NONPRECEDENTIAL DISPOSITION
To be cited only in accordance with
Fed. R. App. P. 32.1
United States Court of Appeals
For the Seventh Circuit
Chicago, Illinois 60604
Submitted May 25, 2011
Decided May 25, 2011
Before
RICHARD A. POSNER, Circuit Judge
JOHN L. COFFEY, Circuit Judge
JOEL M. FLAUM, Circuit Judge
No. 10‐1275
UNITED STATES OF AMERICA, Appeal from the United States District
Plaintiff‐Appellee, Court for the Central District of Illinois.
v. No. 09‐30032‐001
RICHARD PARRISH, Jeanne E. Scott,
Defendant‐Appellant. Judge.
O R D E R
Richard Parrish pleaded guilty to two counts of distributing crack cocaine, see 21
U.S.C. § 841(a)(1), after he sold drugs to a government informant. At sentencing Parrish
conceded that he was responsible for distributing between 500 grams and 1.5 kilograms of
crack cocaine. The district court then determined that he was a career offender, see U.S.S.G.
§ 4B1.1, and sentenced him to 250 months’ imprisonment, one year below the bottom of the
guidelines range. Parrish appeals, but his appointed counsel contends that the case is
frivolous and seeks permission to withdraw under Anders v. California, 386 U.S. 738, 744
(1967). Parrish opposes counsel’s submission. See CIR. R. 51(b). We limit our review to the
potential issues identified in counsel’s facially adequate brief and Parrish’s response.

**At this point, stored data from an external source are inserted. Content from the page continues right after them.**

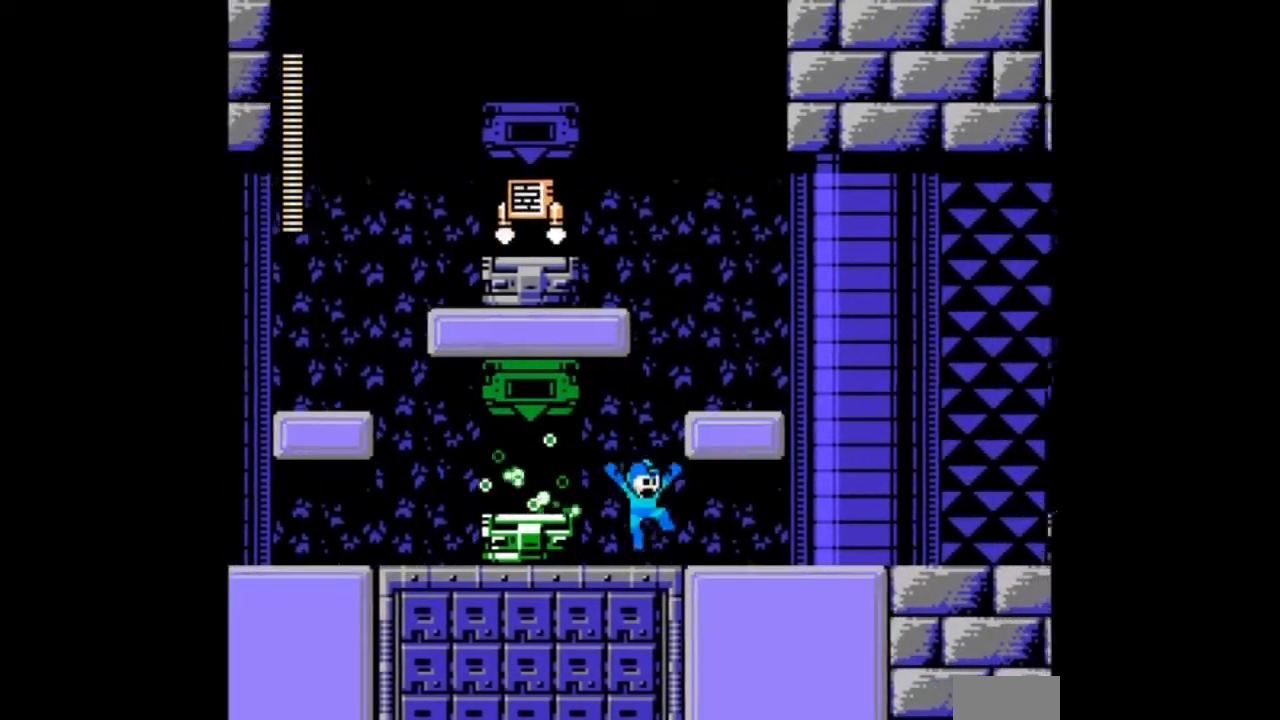
{"buttons": ["DPAD_RIGHT"], "events": []}
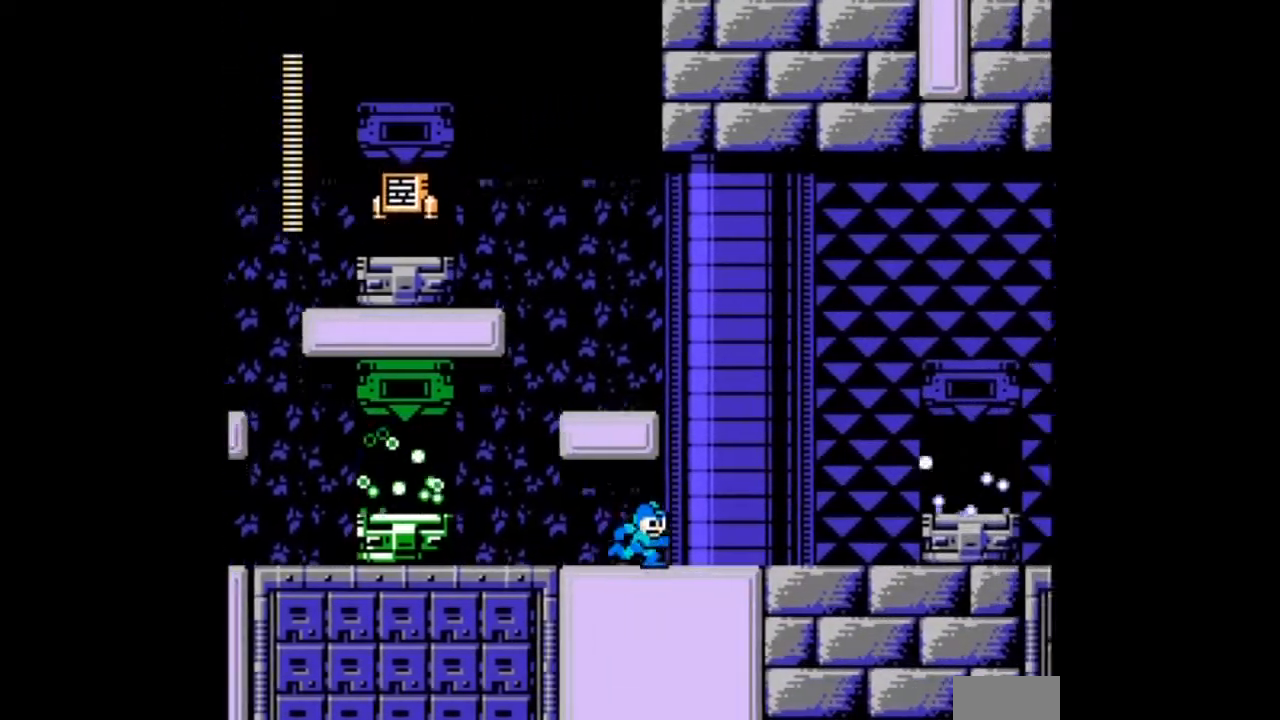
{"buttons": ["DPAD_RIGHT"], "events": []}
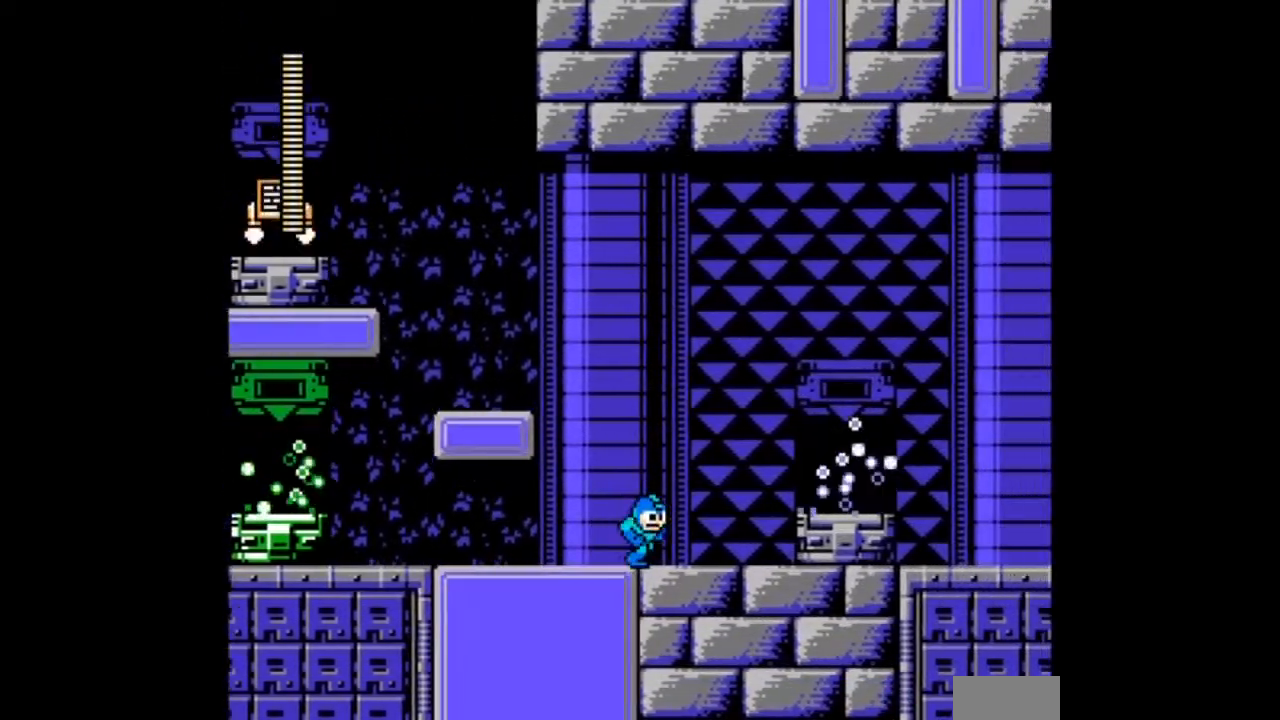
{"buttons": ["DPAD_RIGHT"], "events": [[67, "DPAD_DOWN", "down"], [133, "B", "down"], [267, "B", "up"], [267, "DPAD_DOWN", "up"], [333, "B", "down"], [500, "B", "up"]]}
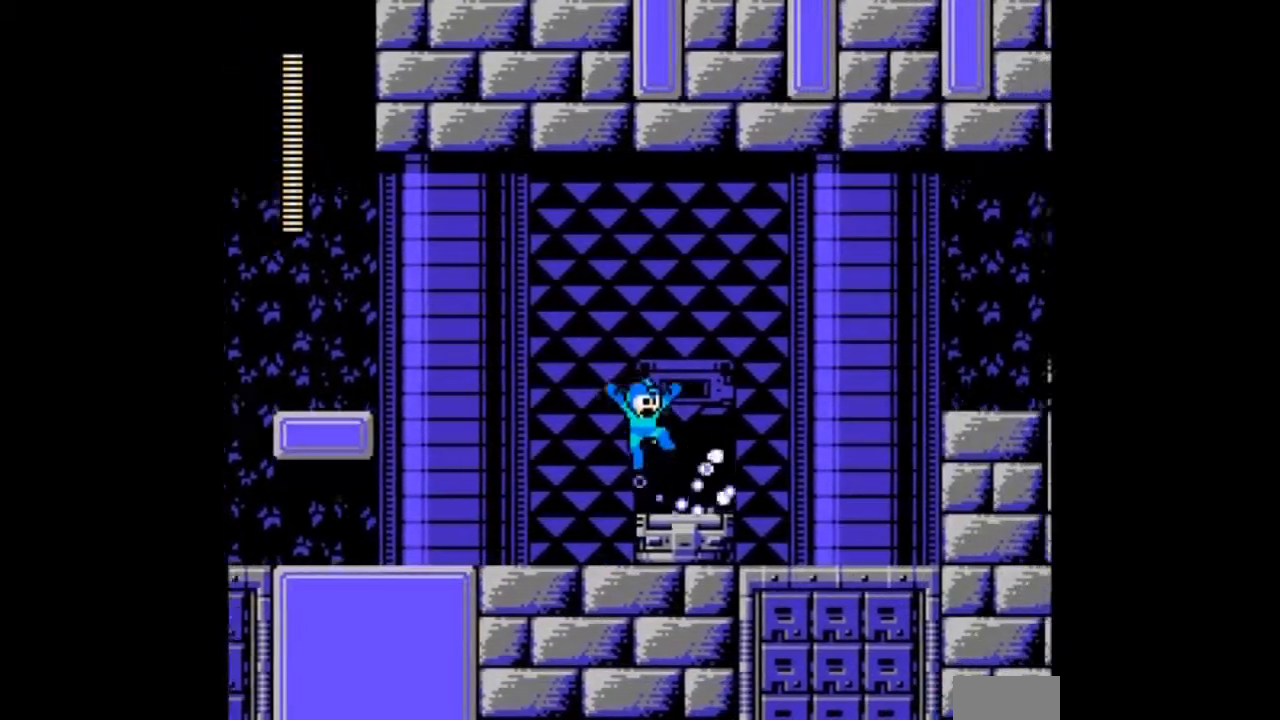
{"buttons": ["DPAD_RIGHT"], "events": []}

See United States v. Schuh, 289 F.3d 968, 973‐74 (7th Cir. 2002).
No. 10‐1275 Page 2
Counsel begins by considering whether Parrish could challenge the adequacy of the
plea colloquy or the voluntariness of his pleas. But Parrish has given no indication that he
wants his guilty pleas set aside, so counsel needn’t have discussed these issues. See United
States v. Knox, 287 F.3d 667, 670‐72 (7th Cir. 2002).

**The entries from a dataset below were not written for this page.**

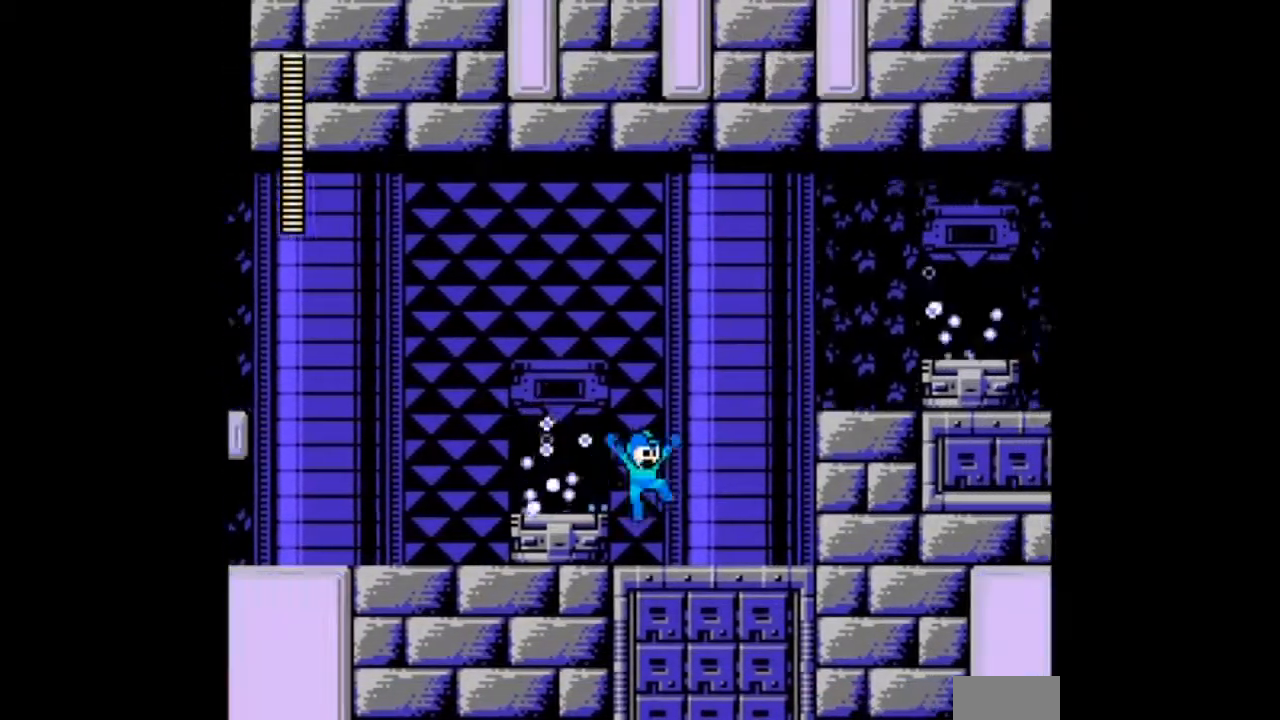
{"buttons": ["DPAD_LEFT"], "events": [[500, "DPAD_LEFT", "down"], [500, "DPAD_RIGHT", "up"]]}
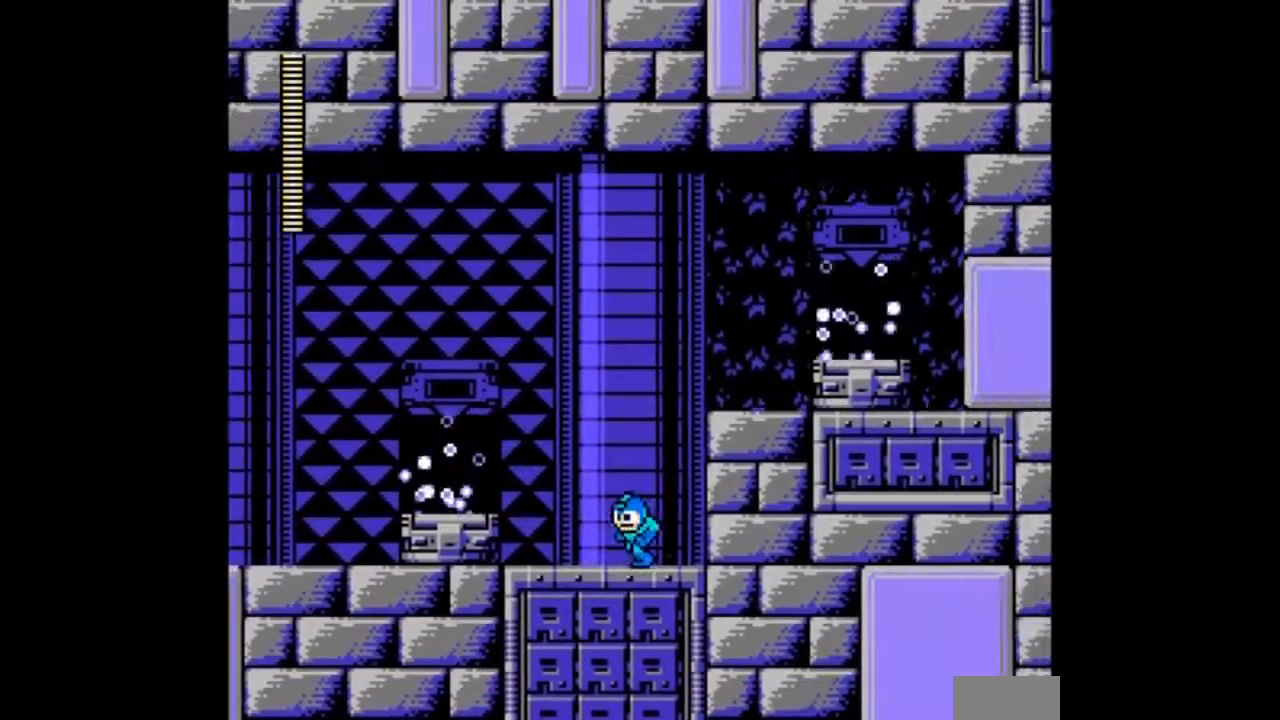
{"buttons": ["B", "DPAD_LEFT"], "events": [[401, "B", "down"]]}
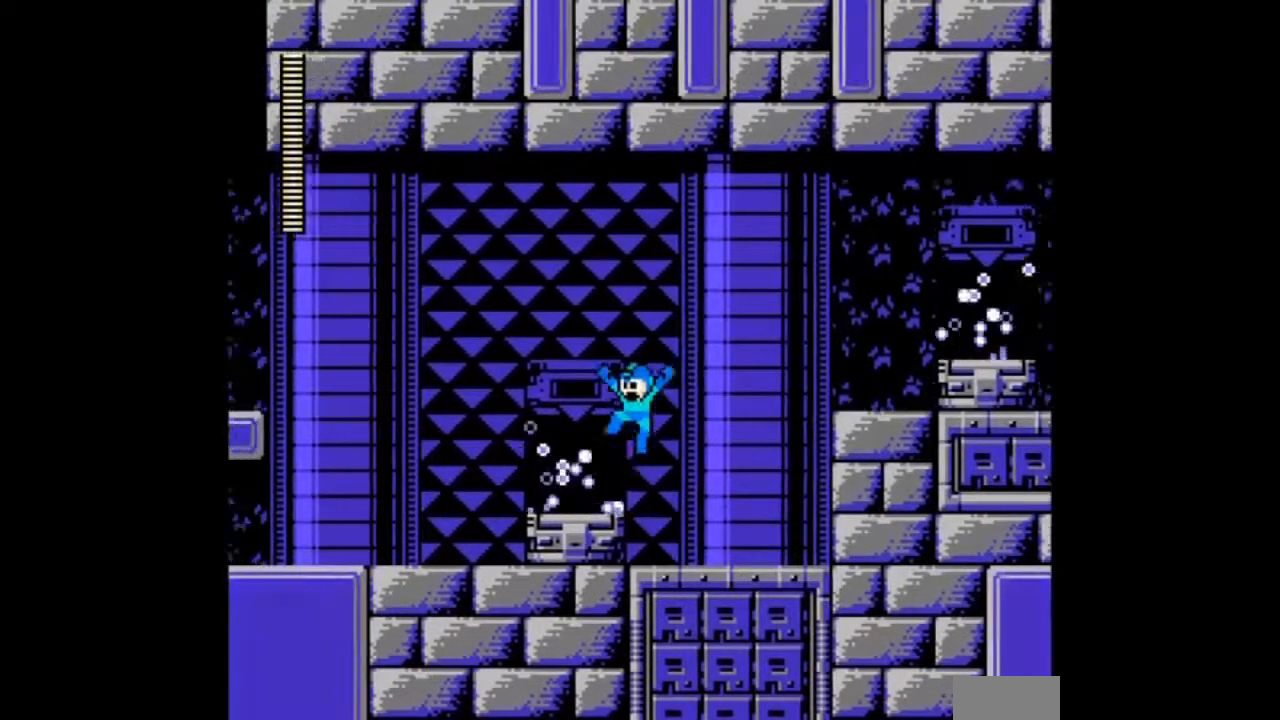
{"buttons": ["DPAD_LEFT"], "events": [[33, "B", "up"]]}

Counsel and Parrish propose challenging the career‐offender designation by arguing
that Parrish lacks the two prior felony convictions for either a controlled‐substance offense
or a crime of violence that are required to satisfy § 4B1.1(a)(3). The district court concluded
that Parrish was a career offender based on his prior convictions for second‐degree murder,
distributing a controlled substance, and domestic battery. Counsel and Parrish concede that
the controlled‐substance conviction is a qualifying offense, but they consider disputing the
remaining two. They propose arguing that the second‐degree murder conviction cannot
support a career‐offender designation because Parrish was 15 at the time of the offense, and
he served his sentence in a juvenile facility. This argument would be frivolous, however,
because, as counsel acknowledges, Parrish was tried and convicted as an adult, and our
analysis turns on how a juvenile was convicted rather than how he was sentenced. United
States v. Gregory, 591 F.3d 964, 967 (7th Cir. 2010). Counsel and Parrish also consider arguing
that the domestic‐battery offense was nonviolent because the victim offered to testify at
Parrish’s sentencing that she was not injured, but that argument would also be frivolous.

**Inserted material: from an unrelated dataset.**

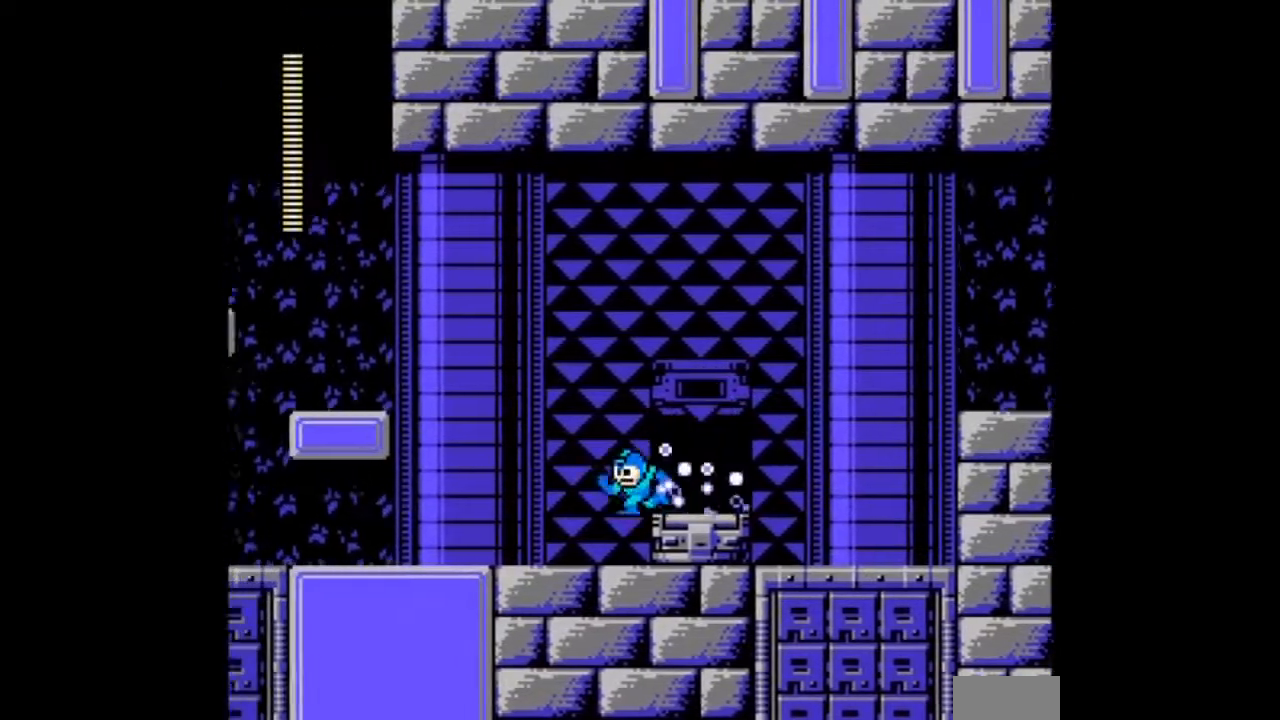
{"buttons": ["B", "DPAD_DOWN", "DPAD_LEFT"], "events": [[301, "DPAD_DOWN", "down"], [401, "B", "down"]]}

The victim’s proposed testimony would be irrelevant because we consider only the battery
conviction itself and not the underlying facts to decide if an offense is a crime of violence.
See Begay v. United States, 553 U.S. 137, 141 (2008); United States v. Woods, 576 F.3d 400, 403‐
04 (7th Cir. 2009). And in any event Parrish’s drug and second‐degree murder convictions
suffice to qualify him for career‐offender status, so any challenge to the district court’s
reliance on the domestic‐battery conviction would be doubly frivolous.
Counsel next evaluates whether, career‐offender status notwithstanding, Parrish
could challenge the district court’s guidelines calculations. He correctly concludes that a
challenge to Parrish’s criminal history would be frivolous because § 4B1.1(b) mandates a
criminal history category of VI for career offenders. He also considers arguing that the
district court should have accounted for the disparity between crack and powder cocaine
when setting Parrish’s base offense level, but correctly concludes that such an argument
would have made no difference. A career offender’s base offense level is determined by the
statutory maximum sentence for the underlying offense. See U.S.S.G. § 4B1.1(b); United
States v. Liddell, 543 F.3d 877, 882 (7th Cir. 2008). At the time of Parrish’s offense, a
conviction for distributing more than 500 grams of cocaine (whether crack or powder),
when coupled with a prior felony drug conviction, carried a statutory maximum sentence of
life imprisonment, which yields a base offense level of 37. See U.S.C. § 841(b)(1)(A), (B)
(2006); U.S.S.G. § 4B1.1(b). (The Fair Sentencing Act of 2010 changed these threshold
quantities, but the Act is not retroactive, see United States v. Bell, 624 F.3d 803, 814 (7th Cir.
No. 10‐1275 Page 3
2010), so those changes are irrelevant here.) Thus Parrish’s base offense level would have
been 37 irrespective of the type of cocaine involved, so it would be frivolous to challenge his
offense level on this ground.
Finally, counsel examines whether Parrish could argue that his below‐range sentence
is unreasonably high. Parrish asked the district court to consider his personal characteristics
and the disparity between crack and powder cocaine as grounds for imposing a below‐
guidelines sentence. The district court reduced Parrish’s sentence by one year based on
testimony from his family about his generosity and caring nature, but disagreed that the
disparity between crack and powder cocaine warranted a further reduction. Because the
district court considered both of Parrish’s arguments in favor of a reduced sentence and
took into account the relevant factors under 18 U.S.C. § 3553(a), it would be frivolous to try
to overcome the presumption of reasonableness that applies to below‐guidelines sentences.
See United States v. Curb, 626 F.3d 921, 927 (7th Cir. 2010).
Accordingly, we GRANT counsel’s motion to withdraw and DISMISS the appeal.